▶ Data supplied:
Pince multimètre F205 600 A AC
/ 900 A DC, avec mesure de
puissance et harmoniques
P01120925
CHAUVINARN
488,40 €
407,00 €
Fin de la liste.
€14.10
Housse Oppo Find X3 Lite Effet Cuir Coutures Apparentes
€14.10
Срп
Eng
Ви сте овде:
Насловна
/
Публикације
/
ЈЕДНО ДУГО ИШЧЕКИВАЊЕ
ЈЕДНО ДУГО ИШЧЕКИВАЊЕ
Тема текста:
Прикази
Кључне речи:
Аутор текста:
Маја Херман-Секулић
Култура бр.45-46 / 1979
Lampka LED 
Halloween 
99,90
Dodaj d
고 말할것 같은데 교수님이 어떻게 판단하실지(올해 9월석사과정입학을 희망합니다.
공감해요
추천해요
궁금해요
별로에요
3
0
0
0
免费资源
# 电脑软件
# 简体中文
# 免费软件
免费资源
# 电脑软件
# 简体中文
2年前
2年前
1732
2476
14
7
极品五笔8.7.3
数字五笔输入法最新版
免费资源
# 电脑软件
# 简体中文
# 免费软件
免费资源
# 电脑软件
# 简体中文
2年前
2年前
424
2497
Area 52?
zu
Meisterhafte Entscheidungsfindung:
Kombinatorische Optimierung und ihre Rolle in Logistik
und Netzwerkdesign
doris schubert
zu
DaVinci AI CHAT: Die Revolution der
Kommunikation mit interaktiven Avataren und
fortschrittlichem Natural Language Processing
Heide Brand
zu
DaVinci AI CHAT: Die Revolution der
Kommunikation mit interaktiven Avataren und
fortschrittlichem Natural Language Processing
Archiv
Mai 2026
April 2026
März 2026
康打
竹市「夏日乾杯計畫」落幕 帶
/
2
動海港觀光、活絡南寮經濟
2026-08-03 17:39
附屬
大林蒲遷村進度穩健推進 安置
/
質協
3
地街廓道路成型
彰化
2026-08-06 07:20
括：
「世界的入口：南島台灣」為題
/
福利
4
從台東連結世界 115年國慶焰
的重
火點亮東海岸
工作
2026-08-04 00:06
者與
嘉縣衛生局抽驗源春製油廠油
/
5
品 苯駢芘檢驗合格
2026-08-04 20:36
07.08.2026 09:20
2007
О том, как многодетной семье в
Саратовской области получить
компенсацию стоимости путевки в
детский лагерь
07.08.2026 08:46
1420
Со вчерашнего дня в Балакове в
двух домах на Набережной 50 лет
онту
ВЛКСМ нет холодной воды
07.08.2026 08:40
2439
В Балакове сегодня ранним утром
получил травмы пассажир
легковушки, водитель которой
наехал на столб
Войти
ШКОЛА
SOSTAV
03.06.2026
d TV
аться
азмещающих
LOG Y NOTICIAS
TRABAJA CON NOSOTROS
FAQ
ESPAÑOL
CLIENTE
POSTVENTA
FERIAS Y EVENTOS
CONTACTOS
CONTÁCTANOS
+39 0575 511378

▶ About this task: A complete, exact copy of the entries above is what is wanted.

▶ Result for this exercise:
Pince multimètre F205 600 A AC
/ 900 A DC, avec mesure de
puissance et harmoniques
P01120925
CHAUVINARN
488,40 €
407,00 €
Fin de la liste.
€14.10
Housse Oppo Find X3 Lite Effet Cuir Coutures Apparentes
€14.10
Срп
Eng
Ви сте овде:
Насловна
/
Публикације
/
ЈЕДНО ДУГО ИШЧЕКИВАЊЕ
ЈЕДНО ДУГО ИШЧЕКИВАЊЕ
Тема текста:
Прикази
Кључне речи:
Аутор текста:
Маја Херман-Секулић
Култура бр.45-46 / 1979
Lampka LED 
Halloween 
99,90
Dodaj d
고 말할것 같은데 교수님이 어떻게 판단하실지(올해 9월석사과정입학을 희망합니다.
공감해요
추천해요
궁금해요
별로에요
3
0
0
0
免费资源
# 电脑软件
# 简体中文
# 免费软件
免费资源
# 电脑软件
# 简体中文
2年前
2年前
1732
2476
14
7
极品五笔8.7.3
数字五笔输入法最新版
免费资源
# 电脑软件
# 简体中文
# 免费软件
免费资源
# 电脑软件
# 简体中文
2年前
2年前
424
2497
Area 52?
zu
Meisterhafte Entscheidungsfindung:
Kombinatorische Optimierung und ihre Rolle in Logistik
und Netzwerkdesign
doris schubert
zu
DaVinci AI CHAT: Die Revolution der
Kommunikation mit interaktiven Avataren und
fortschrittlichem Natural Language Processing
Heide Brand
zu
DaVinci AI CHAT: Die Revolution der
Kommunikation mit interaktiven Avataren und
fortschrittlichem Natural Language Processing
Archiv
Mai 2026
April 2026
März 2026
康打
竹市「夏日乾杯計畫」落幕 帶
/
2
動海港觀光、活絡南寮經濟
2026-08-03 17:39
附屬
大林蒲遷村進度穩健推進 安置
/
質協
3
地街廓道路成型
彰化
2026-08-06 07:20
括：
「世界的入口：南島台灣」為題
/
福利
4
從台東連結世界 115年國慶焰
的重
火點亮東海岸
工作
2026-08-04 00:06
者與
嘉縣衛生局抽驗源春製油廠油
/
5
品 苯駢芘檢驗合格
2026-08-04 20:36
07.08.2026 09:20
2007
О том, как многодетной семье в
Саратовской области получить
компенсацию стоимости путевки в
детский лагерь
07.08.2026 08:46
1420
Со вчерашнего дня в Балакове в
двух домах на Набережной 50 лет
онту
ВЛКСМ нет холодной воды
07.08.2026 08:40
2439
В Балакове сегодня ранним утром
получил травмы пассажир
легковушки, водитель которой
наехал на столб
Войти
ШКОЛА
SOSTAV
03.06.2026
d TV
аться
азмещающих
LOG Y NOTICIAS
TRABAJA CON NOSOTROS
FAQ
ESPAÑOL
CLIENTE
POSTVENTA
FERIAS Y EVENTOS
CONTACTOS
CONTÁCTANOS
+39 0575 511378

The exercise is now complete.